[Start of Attachment]

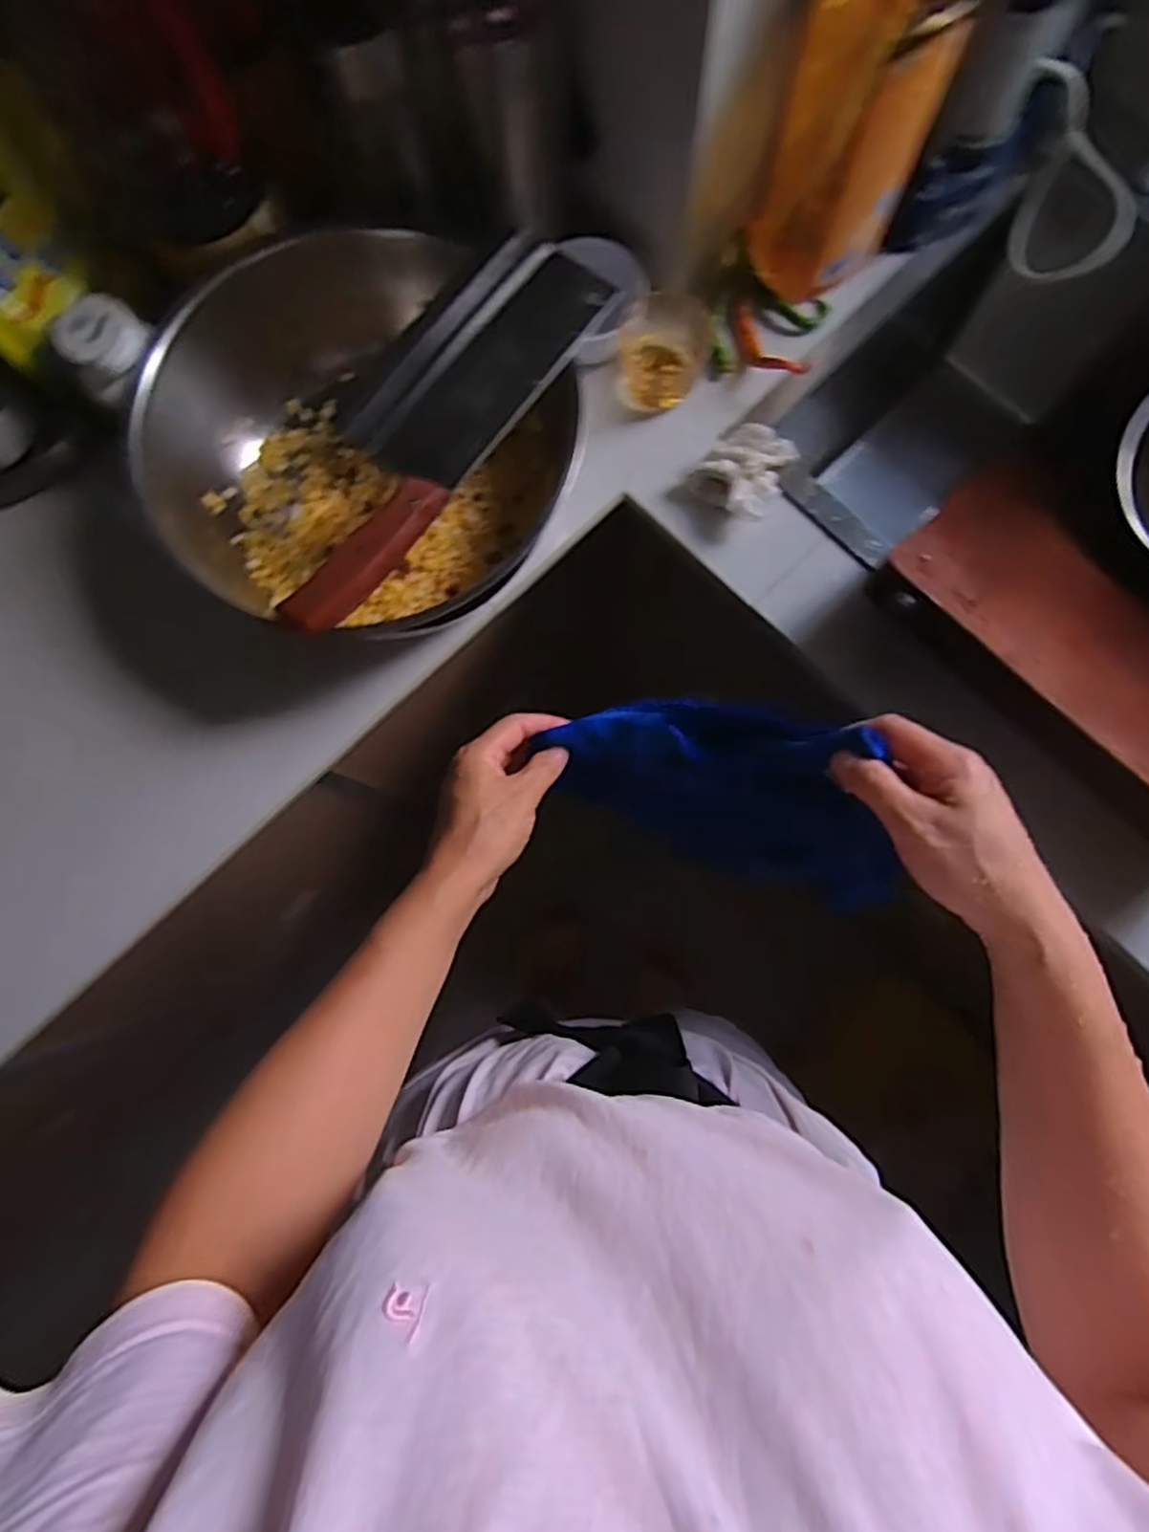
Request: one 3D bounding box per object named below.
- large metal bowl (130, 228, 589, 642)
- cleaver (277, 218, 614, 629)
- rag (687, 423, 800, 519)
[{"bbox_3d":[-0.156,-0.231,0.537,0.257,0.105,0.252,0,81,2],"label":"large metal bowl"},{"bbox_3d":[-0.096,-0.223,0.472,0.091,0.022,0.302,35,84,7],"label":"cleaver"},{"bbox_3d":[0.128,-0.226,0.559,0.062,0.039,0.073,34,84,7],"label":"rag"}]

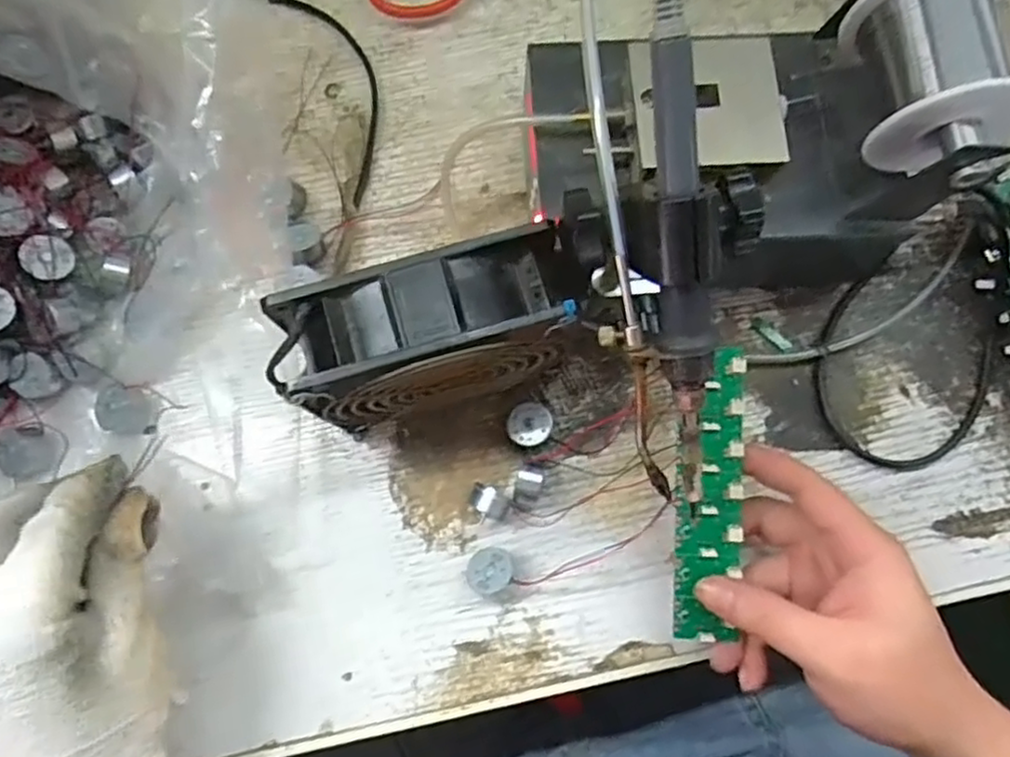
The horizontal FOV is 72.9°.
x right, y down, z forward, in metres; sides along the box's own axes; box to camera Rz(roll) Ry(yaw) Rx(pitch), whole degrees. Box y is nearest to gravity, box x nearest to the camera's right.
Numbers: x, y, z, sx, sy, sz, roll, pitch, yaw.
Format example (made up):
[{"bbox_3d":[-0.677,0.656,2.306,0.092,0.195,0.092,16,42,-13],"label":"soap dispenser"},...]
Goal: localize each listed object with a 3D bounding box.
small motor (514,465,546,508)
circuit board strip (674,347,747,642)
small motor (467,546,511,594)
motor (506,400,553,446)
[{"bbox_3d":[0.013,0.056,0.354,0.015,0.024,0.021,11,78,3],"label":"small motor"},{"bbox_3d":[0.097,0.054,0.325,0.030,0.011,0.136,8,87,2],"label":"circuit board strip"},{"bbox_3d":[-0.008,0.097,0.347,0.022,0.019,0.021,-13,78,-3],"label":"small motor"},{"bbox_3d":[0.013,0.025,0.366,0.023,0.013,0.022,0,78,0],"label":"motor"}]

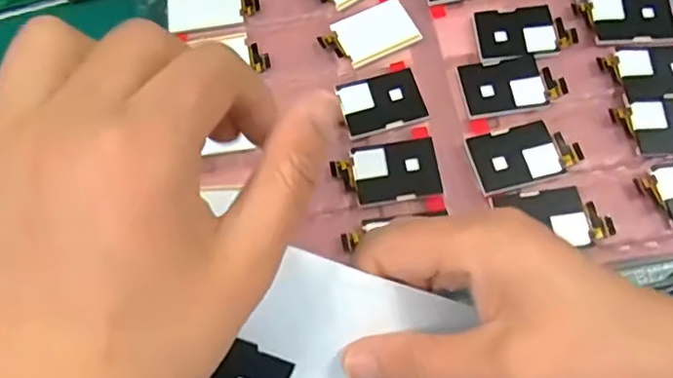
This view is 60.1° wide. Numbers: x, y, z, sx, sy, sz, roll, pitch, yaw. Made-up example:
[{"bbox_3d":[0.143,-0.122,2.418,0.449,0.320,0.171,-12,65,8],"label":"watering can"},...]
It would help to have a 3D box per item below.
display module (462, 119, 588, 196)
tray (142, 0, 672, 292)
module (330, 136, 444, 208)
[{"bbox_3d":[0.103,-0.020,0.321,0.057,0.004,0.035,-16,68,-5],"label":"display module"},{"bbox_3d":[0.069,-0.062,0.346,0.330,0.027,0.255,-9,68,-2],"label":"tray"},{"bbox_3d":[0.028,-0.010,0.322,0.057,0.006,0.036,-8,68,-1],"label":"module"}]

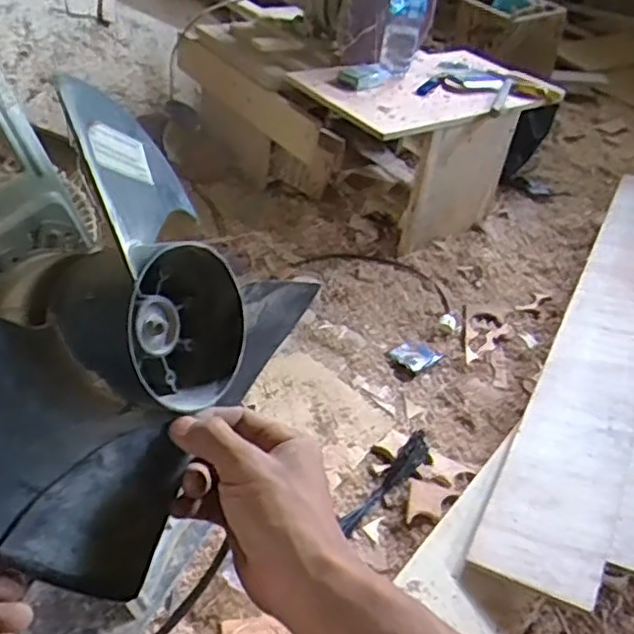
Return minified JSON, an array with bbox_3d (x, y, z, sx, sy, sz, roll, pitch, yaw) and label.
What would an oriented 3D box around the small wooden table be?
[{"bbox_3d":[0.238,-0.395,1.509,0.605,0.319,0.335,-29,53,-33],"label":"small wooden table"}]

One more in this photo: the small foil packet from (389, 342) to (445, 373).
[{"bbox_3d":[0.184,0.069,1.215,0.082,0.009,0.068,-21,49,-28],"label":"small foil packet"}]

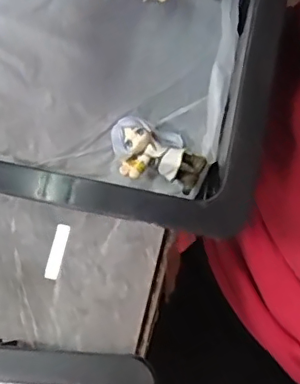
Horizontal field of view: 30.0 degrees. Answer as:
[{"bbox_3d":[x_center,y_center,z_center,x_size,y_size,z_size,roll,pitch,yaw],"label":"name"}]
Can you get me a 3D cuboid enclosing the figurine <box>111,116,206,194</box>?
[{"bbox_3d":[0.005,-0.024,0.355,0.058,0.019,0.037,15,82,5],"label":"figurine"}]

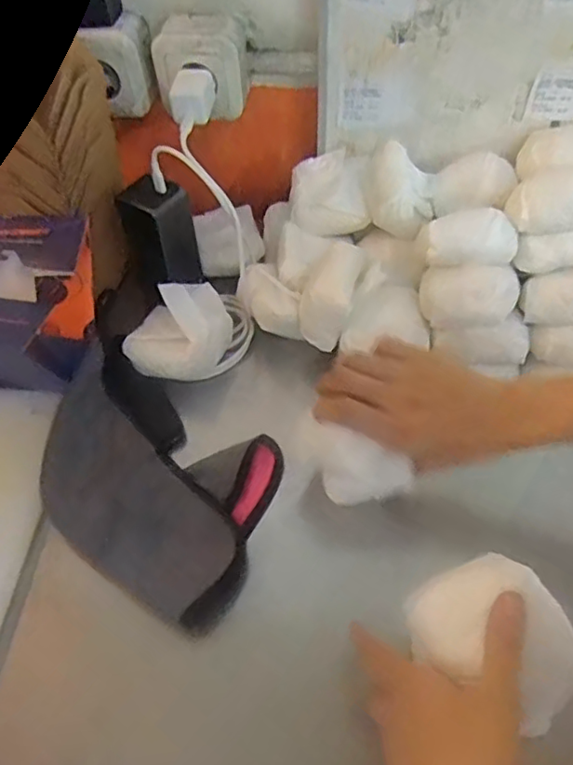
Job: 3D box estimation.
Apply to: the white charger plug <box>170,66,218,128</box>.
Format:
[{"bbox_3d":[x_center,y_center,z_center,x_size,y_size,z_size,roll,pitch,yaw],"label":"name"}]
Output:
[{"bbox_3d":[-0.088,-0.265,0.568,0.033,0.034,0.053,4,52,7],"label":"white charger plug"}]

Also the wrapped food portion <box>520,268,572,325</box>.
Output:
[{"bbox_3d":[0.241,-0.071,0.514,0.075,0.046,0.034,7,53,9],"label":"wrapped food portion"}]

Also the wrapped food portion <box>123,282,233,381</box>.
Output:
[{"bbox_3d":[-0.102,-0.054,0.572,0.108,0.054,0.072,-19,53,-11],"label":"wrapped food portion"}]

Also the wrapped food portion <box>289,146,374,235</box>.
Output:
[{"bbox_3d":[0.042,-0.186,0.608,0.077,0.047,0.079,-1,52,2],"label":"wrapped food portion"}]

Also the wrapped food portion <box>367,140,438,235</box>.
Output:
[{"bbox_3d":[0.110,-0.181,0.576,0.060,0.060,0.068,4,52,7],"label":"wrapped food portion"}]

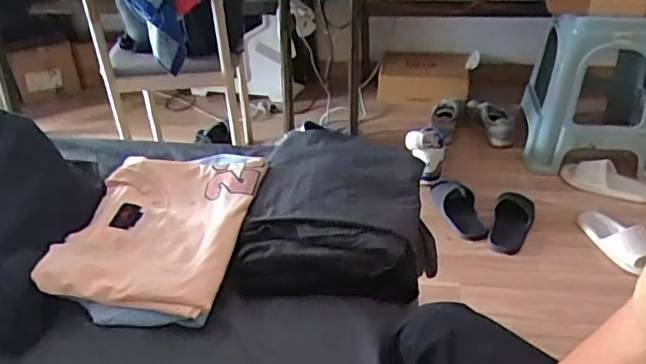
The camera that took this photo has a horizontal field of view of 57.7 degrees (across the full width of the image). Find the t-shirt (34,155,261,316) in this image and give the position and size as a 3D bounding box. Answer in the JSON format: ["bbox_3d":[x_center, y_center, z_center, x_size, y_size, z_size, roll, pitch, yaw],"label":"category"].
[{"bbox_3d":[-0.247,0.059,0.913,0.261,0.045,0.342,4,35,8],"label":"t-shirt"}]

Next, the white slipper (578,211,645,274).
[{"bbox_3d":[0.754,0.135,1.507,0.114,0.055,0.254,-10,36,-12],"label":"white slipper"}]

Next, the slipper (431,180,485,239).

[End of Attachment]

* What is needed
Copy the entire listing exactly but skip the pictures.

* Written reply
Request: one 3D bounding box per object named below.
- large metal bowl (130, 228, 589, 642)
- cleaver (277, 218, 614, 629)
- rag (687, 423, 800, 519)
[{"bbox_3d":[-0.156,-0.231,0.537,0.257,0.105,0.252,0,81,2],"label":"large metal bowl"},{"bbox_3d":[-0.096,-0.223,0.472,0.091,0.022,0.302,35,84,7],"label":"cleaver"},{"bbox_3d":[0.128,-0.226,0.559,0.062,0.039,0.073,34,84,7],"label":"rag"}]

The horizontal FOV is 72.9°.
x right, y down, z forward, in metres; sides along the box's own axes; box to camera Rz(roll) Ry(yaw) Rx(pitch), whole degrees. Box y is nearest to gravity, box x nearest to the camera's right.
Numbers: x, y, z, sx, sy, sz, roll, pitch, yaw.
Format example (made up):
[{"bbox_3d":[-0.677,0.656,2.306,0.092,0.195,0.092,16,42,-13],"label":"soap dispenser"},...]
Goal: localize each listed object with a 3D bounding box.
small motor (514,465,546,508)
circuit board strip (674,347,747,642)
small motor (467,546,511,594)
motor (506,400,553,446)
[{"bbox_3d":[0.013,0.056,0.354,0.015,0.024,0.021,11,78,3],"label":"small motor"},{"bbox_3d":[0.097,0.054,0.325,0.030,0.011,0.136,8,87,2],"label":"circuit board strip"},{"bbox_3d":[-0.008,0.097,0.347,0.022,0.019,0.021,-13,78,-3],"label":"small motor"},{"bbox_3d":[0.013,0.025,0.366,0.023,0.013,0.022,0,78,0],"label":"motor"}]

This view is 60.1° wide. Numbers: x, y, z, sx, sy, sz, roll, pitch, yaw. Made-up example:
[{"bbox_3d":[0.143,-0.122,2.418,0.449,0.320,0.171,-12,65,8],"label":"watering can"},...]
It would help to have a 3D box per item below.
display module (462, 119, 588, 196)
tray (142, 0, 672, 292)
module (330, 136, 444, 208)
[{"bbox_3d":[0.103,-0.020,0.321,0.057,0.004,0.035,-16,68,-5],"label":"display module"},{"bbox_3d":[0.069,-0.062,0.346,0.330,0.027,0.255,-9,68,-2],"label":"tray"},{"bbox_3d":[0.028,-0.010,0.322,0.057,0.006,0.036,-8,68,-1],"label":"module"}]

Return minified JSON, an array with bbox_3d (x, y, z, sx, sy, sz, roll, pitch, yaw) and label.
What would an oriented 3D box around the small wooden table be?
[{"bbox_3d":[0.238,-0.395,1.509,0.605,0.319,0.335,-29,53,-33],"label":"small wooden table"}]

One more in this photo: the small foil packet from (389, 342) to (445, 373).
[{"bbox_3d":[0.184,0.069,1.215,0.082,0.009,0.068,-21,49,-28],"label":"small foil packet"}]

Horizontal field of view: 30.0 degrees. Answer as:
[{"bbox_3d":[x_center,y_center,z_center,x_size,y_size,z_size,roll,pitch,yaw],"label":"name"}]
Can you get me a 3D cuboid enclosing the figurine <box>111,116,206,194</box>?
[{"bbox_3d":[0.005,-0.024,0.355,0.058,0.019,0.037,15,82,5],"label":"figurine"}]

Job: 3D box estimation.
Apply to: the white charger plug <box>170,66,218,128</box>.
Format:
[{"bbox_3d":[x_center,y_center,z_center,x_size,y_size,z_size,roll,pitch,yaw],"label":"name"}]
Output:
[{"bbox_3d":[-0.088,-0.265,0.568,0.033,0.034,0.053,4,52,7],"label":"white charger plug"}]

Also the wrapped food portion <box>520,268,572,325</box>.
Output:
[{"bbox_3d":[0.241,-0.071,0.514,0.075,0.046,0.034,7,53,9],"label":"wrapped food portion"}]

Also the wrapped food portion <box>123,282,233,381</box>.
Output:
[{"bbox_3d":[-0.102,-0.054,0.572,0.108,0.054,0.072,-19,53,-11],"label":"wrapped food portion"}]

Also the wrapped food portion <box>289,146,374,235</box>.
Output:
[{"bbox_3d":[0.042,-0.186,0.608,0.077,0.047,0.079,-1,52,2],"label":"wrapped food portion"}]

Also the wrapped food portion <box>367,140,438,235</box>.
Output:
[{"bbox_3d":[0.110,-0.181,0.576,0.060,0.060,0.068,4,52,7],"label":"wrapped food portion"}]

The camera that took this photo has a horizontal field of view of 57.7 degrees (across the full width of the image). Find the t-shirt (34,155,261,316) in this image and give the position and size as a 3D bounding box. Answer in the JSON format: ["bbox_3d":[x_center, y_center, z_center, x_size, y_size, z_size, roll, pitch, yaw],"label":"category"].
[{"bbox_3d":[-0.247,0.059,0.913,0.261,0.045,0.342,4,35,8],"label":"t-shirt"}]

Next, the white slipper (578,211,645,274).
[{"bbox_3d":[0.754,0.135,1.507,0.114,0.055,0.254,-10,36,-12],"label":"white slipper"}]

Next, the slipper (431,180,485,239).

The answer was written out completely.